[Extracted page text data]
○ ○ ○ ○

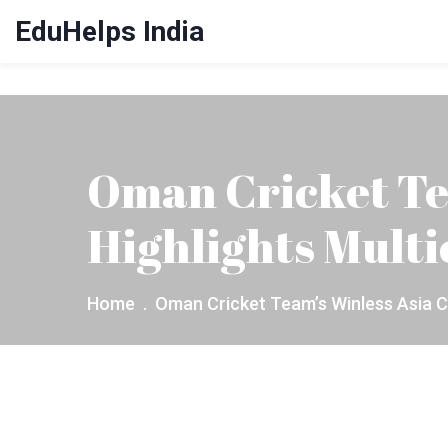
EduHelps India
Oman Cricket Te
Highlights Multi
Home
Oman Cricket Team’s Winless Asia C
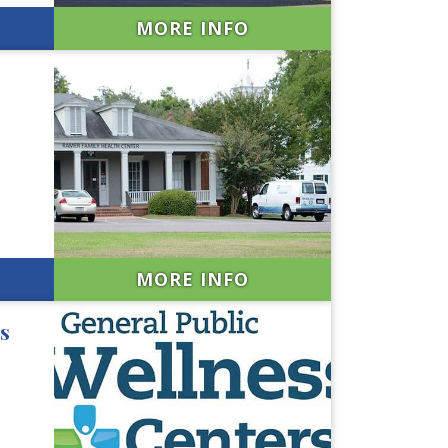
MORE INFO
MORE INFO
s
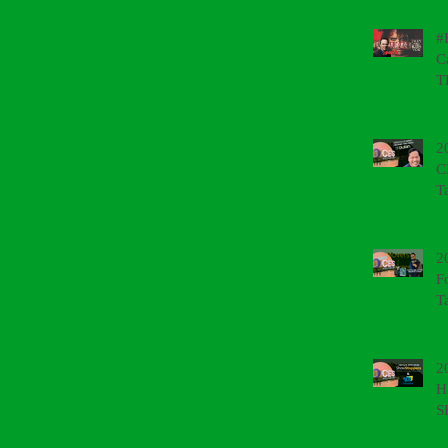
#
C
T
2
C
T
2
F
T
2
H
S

○ ○ ○ ○

**WHAT THIS TASK INVOLVES**
List every line of text in the records above as a numbered list, leaving out blank lines. Omit the pictures from your answer.

**TASK ANSWER**
1. EduHelps India
2. Oman Cricket Te
3. Highlights Multi
4. Home
5. Oman Cricket Team’s Winless Asia C
6. MORE INFO
7. MORE INFO
8. s
9. #
10. C
11. T
12. 2
13. C
14. T
15. 2
16. F
17. T
18. 2
19. H
20. S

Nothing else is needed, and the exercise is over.